Farm Operations: Saskatchewan's Most Common Use Case
Protecting farmland, equipment, livestock, and agricultural corporations is the single most common use of interspousal contracts in Saskatchewan. Under The Family Property Act § 38, farm assets can be designated excluded property, preventing forced sales that would end multi-generational operations and supporting agricultural succession planning.
Given Saskatchewan's agricultural economy, farming families rely heavily on interspousal contracts to keep farmland within the family of origin upon divorce. A prenup can shield land, machinery, livestock, supply-management quotas, and shares in a farm corporation from the default 50/50 division under The Family Property Act § 21. Farm valuations carry added complexity: Crown land leases, supply-management quotas, depreciating equipment, and fluctuating livestock and commodity values all complicate both exemption claims and contract drafting. The statutory exemption under The Family Property Act § 23 is capped at present value, so depreciating equipment brought into a marriage may not be fully recoverable without a contract. For these reasons, farming couples should retain both a family lawyer experienced with agricultural property and an agricultural or accounting advisor, and should attach detailed inventory schedules, equipment lists, and corporate documents to establish a clear baseline for any future appreciation calculation.

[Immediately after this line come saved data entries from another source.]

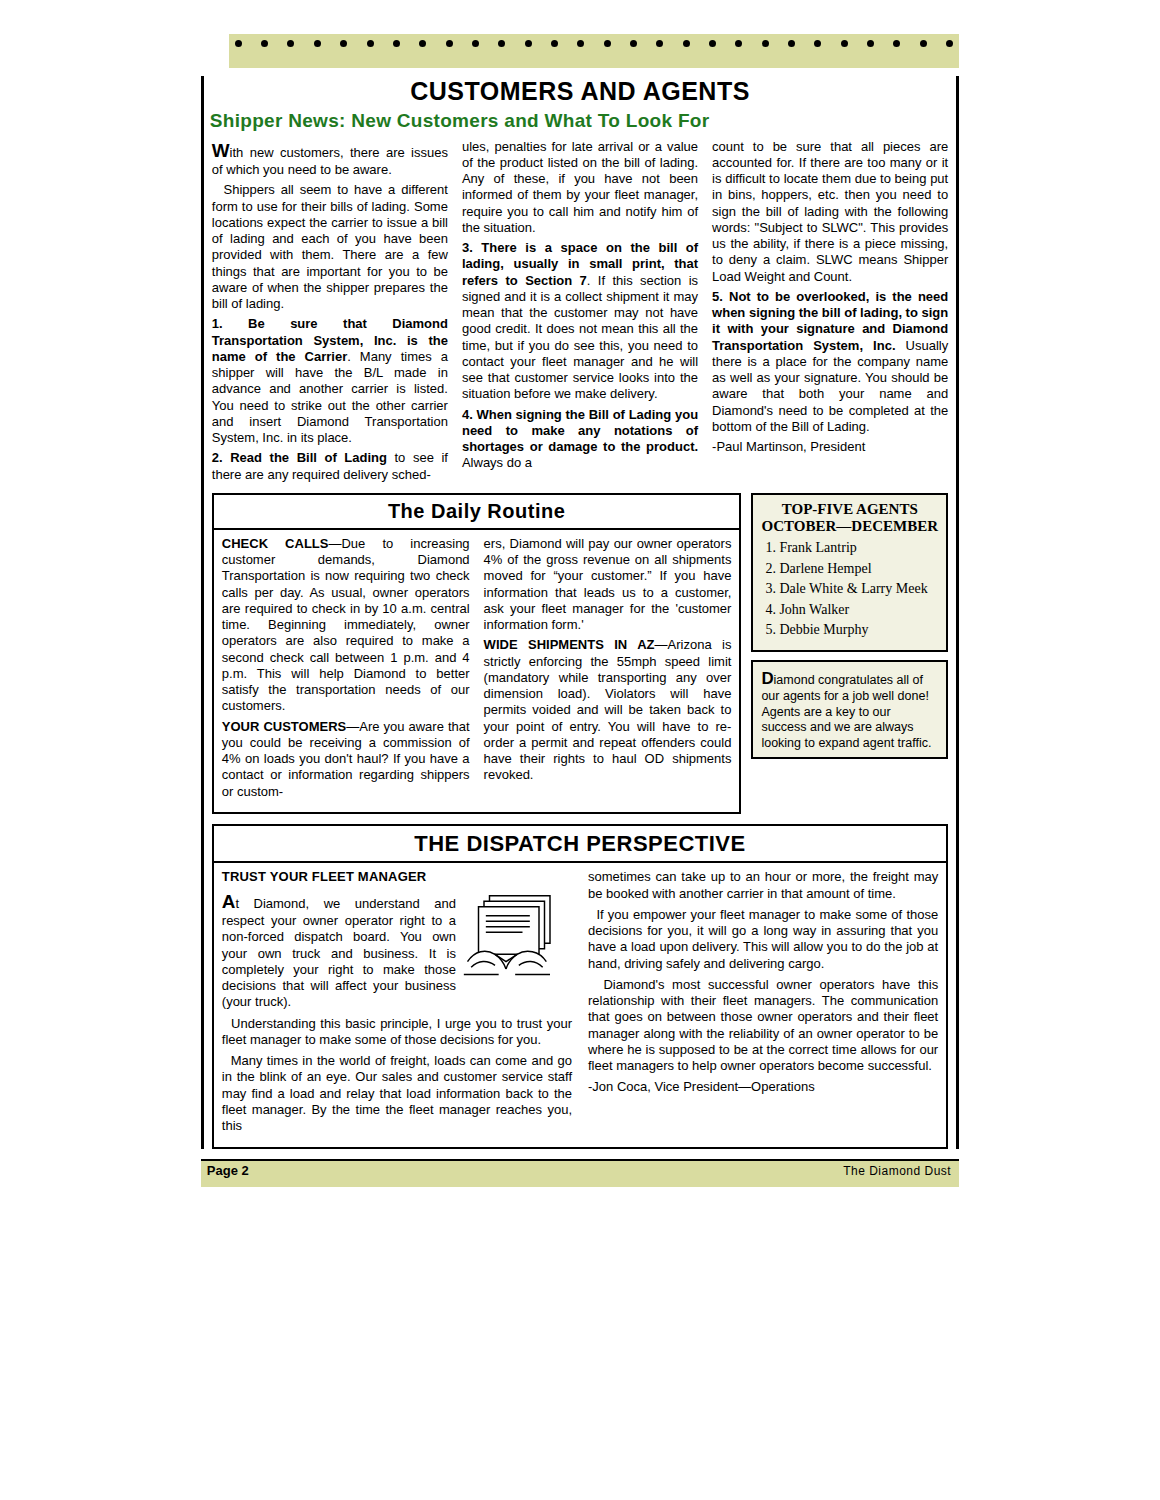CUSTOMERS AND AGENTS
Shipper News: New Customers and What To Look For
With new customers, there are issues of which you need to be aware.
Shippers all seem to have a different form to use for their bills of lading. Some locations expect the carrier to issue a bill of lading and each of you have been provided with them. There are a few things that are important for you to be aware of when the shipper prepares the bill of lading.
1. Be sure that Diamond Transportation System, Inc. is the name of the Carrier. Many times a shipper will have the B/L made in advance and another carrier is listed. You need to strike out the other carrier and insert Diamond Transportation System, Inc. in its place.
2. Read the Bill of Lading to see if there are any required delivery sched-
ules, penalties for late arrival or a value of the product listed on the bill of lading. Any of these, if you have not been informed of them by your fleet manager, require you to call him and notify him of the situation.
3. There is a space on the bill of lading, usually in small print, that refers to Section 7. If this section is signed and it is a collect shipment it may mean that the customer may not have good credit. It does not mean this all the time, but if you do see this, you need to contact your fleet manager and he will see that customer service looks into the situation before we make delivery.
4. When signing the Bill of Lading you need to make any notations of shortages or damage to the product. Always do a
count to be sure that all pieces are accounted for. If there are too many or it is difficult to locate them due to being put in bins, hoppers, etc. then you need to sign the bill of lading with the following words: "Subject to SLWC". This provides us the ability, if there is a piece missing, to deny a claim. SLWC means Shipper Load Weight and Count.
5. Not to be overlooked, is the need when signing the bill of lading, to sign it with your signature and Diamond Transportation System, Inc. Usually there is a place for the company name as well as your signature. You should be aware that both your name and Diamond's need to be completed at the bottom of the Bill of Lading.
-Paul Martinson, President
The Daily Routine
CHECK CALLS—Due to increasing customer demands, Diamond Transportation is now requiring two check calls per day. As usual, owner operators are required to check in by 10 a.m. central time. Beginning immediately, owner operators are also required to make a second check call between 1 p.m. and 4 p.m. This will help Diamond to better satisfy the transportation needs of our customers.
YOUR CUSTOMERS—Are you aware that you could be receiving a commission of 4% on loads you don't haul? If you have a contact or information regarding shippers or custom-
ers, Diamond will pay our owner operators 4% of the gross revenue on all shipments moved for “your customer.” If you have information that leads us to a customer, ask your fleet manager for the 'customer information form.'
WIDE SHIPMENTS IN AZ—Arizona is strictly enforcing the 55mph speed limit (mandatory while transporting any over dimension load). Violators will have permits voided and will be taken back to your point of entry. You will have to re-order a permit and repeat offenders could have their rights to haul OD shipments revoked.
TOP-FIVE AGENTS
OCTOBER—DECEMBER
Frank Lantrip
Darlene Hempel
Dale White & Larry Meek
John Walker
Debbie Murphy
Diamond congratulates all of our agents for a job well done! Agents are a key to our success and we are always looking to expand agent traffic.
THE DISPATCH PERSPECTIVE
TRUST YOUR FLEET MANAGER
At Diamond, we understand and respect your owner operator right to a non-forced dispatch board. You own your own truck and business. It is completely your right to make those decisions that will affect your business (your truck).
Understanding this basic principle, I urge you to trust your fleet manager to make some of those decisions for you.
Many times in the world of freight, loads can come and go in the blink of an eye. Our sales and customer service staff may find a load and relay that load information back to the fleet manager. By the time the fleet manager reaches you, this
sometimes can take up to an hour or more, the freight may be booked with another carrier in that amount of time.
If you empower your fleet manager to make some of those decisions for you, it will go a long way in assuring that you have a load upon delivery. This will allow you to do the job at hand, driving safely and delivering cargo.
Diamond's most successful owner operators have this relationship with their fleet managers. The communication that goes on between those owner operators and their fleet manager along with the reliability of an owner operator to be where he is supposed to be at the correct time allows for our fleet managers to help owner operators become successful.
-Jon Coca, Vice President—Operations
Page 2
The Diamond Dust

Steps to Create an Enforceable Business Prenup in Saskatchewan
Creating an enforceable Saskatchewan business prenup takes six steps and should begin 60-90 days before the wedding to allow time for disclosure, drafting, and independent legal advice. The contract must be in writing, signed, witnessed, and accompanied by separate-lawyer certificates under The Family Property Act § 38.
The enforceable path follows these steps:
- Gather full financial disclosure: assemble corporate documents, share registers, financial statements, land titles, equipment inventories, operating loans, and a current business valuation.
- Engage your own lawyer to draft the interspousal contract reflecting your protection goals (exclusion, cap, buyout formula, or valuation method).
- Provide complete disclosure to your fiancé(e) so they can review the company's true value — incomplete disclosure is the leading ground for courts setting agreements aside.
- Have your fiancé(e) retain a separate, independent lawyer for advice under The Family Property Act § 38(2).
- Sign the contract before witnesses, with each spouse's lawyer completing the statutory acknowledgment and certificate.
- Sign 30-60 days before the wedding to defeat any later claim of duress or inadequate time to consider the terms.
Following all six steps converts the document from a weak s. 40 domestic contract into a presumptively enforceable s. 38 interspousal contract — the difference between strong protection and a courtroom gamble.